BEGIN Exercise input

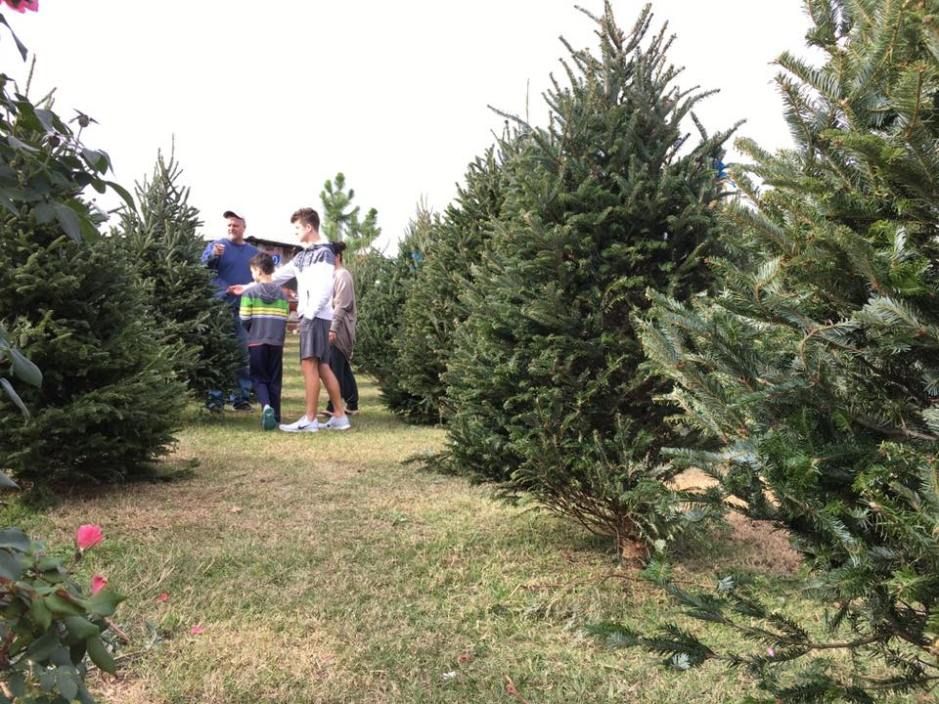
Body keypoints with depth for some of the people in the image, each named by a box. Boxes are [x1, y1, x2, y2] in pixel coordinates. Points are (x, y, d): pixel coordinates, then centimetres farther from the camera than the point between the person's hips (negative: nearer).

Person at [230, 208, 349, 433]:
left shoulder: (324, 253, -8)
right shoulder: (304, 255, 19)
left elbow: (325, 289, -17)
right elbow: (278, 276, 25)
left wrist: (309, 314, -17)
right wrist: (247, 288, 27)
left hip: (316, 316, -9)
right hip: (311, 316, 9)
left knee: (309, 364, -9)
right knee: (322, 367, 7)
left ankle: (310, 420, -6)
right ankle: (340, 417, 10)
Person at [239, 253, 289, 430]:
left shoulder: (250, 293, -6)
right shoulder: (282, 293, 5)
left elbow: (244, 319, -7)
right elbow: (285, 318, 4)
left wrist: (253, 331, 12)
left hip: (257, 342, -3)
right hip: (276, 342, 3)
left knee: (259, 378, 7)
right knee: (274, 380, 11)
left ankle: (266, 406, -18)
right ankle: (275, 417, 11)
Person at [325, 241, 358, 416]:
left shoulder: (342, 275, -10)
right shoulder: (334, 275, 17)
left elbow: (341, 305, -17)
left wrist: (333, 328, -21)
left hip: (339, 329, -9)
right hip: (334, 328, 9)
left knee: (335, 367, -8)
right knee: (343, 367, 12)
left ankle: (334, 407, -5)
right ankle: (352, 404, 19)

END Exercise input

▶ Your goal: Can you repeat the lines character for character, starting with the line that contains "right elbow: (278, 276, 25)" and going on through the end of the rows?

▶ Answer to this exercise:
right elbow: (278, 276, 25)
left wrist: (309, 314, -17)
right wrist: (247, 288, 27)
left hip: (316, 316, -9)
right hip: (311, 316, 9)
left knee: (309, 364, -9)
right knee: (322, 367, 7)
left ankle: (310, 420, -6)
right ankle: (340, 417, 10)
Person at [239, 253, 289, 430]:
left shoulder: (250, 293, -6)
right shoulder: (282, 293, 5)
left elbow: (244, 319, -7)
right elbow: (285, 318, 4)
left wrist: (253, 331, 12)
left hip: (257, 342, -3)
right hip: (276, 342, 3)
left knee: (259, 378, 7)
right knee: (274, 380, 11)
left ankle: (266, 406, -18)
right ankle: (275, 417, 11)
Person at [325, 241, 358, 416]:
left shoulder: (342, 275, -10)
right shoulder: (334, 275, 17)
left elbow: (341, 305, -17)
left wrist: (333, 328, -21)
left hip: (339, 329, -9)
right hip: (334, 328, 9)
left knee: (335, 367, -8)
right knee: (343, 367, 12)
left ankle: (334, 407, -5)
right ankle: (352, 404, 19)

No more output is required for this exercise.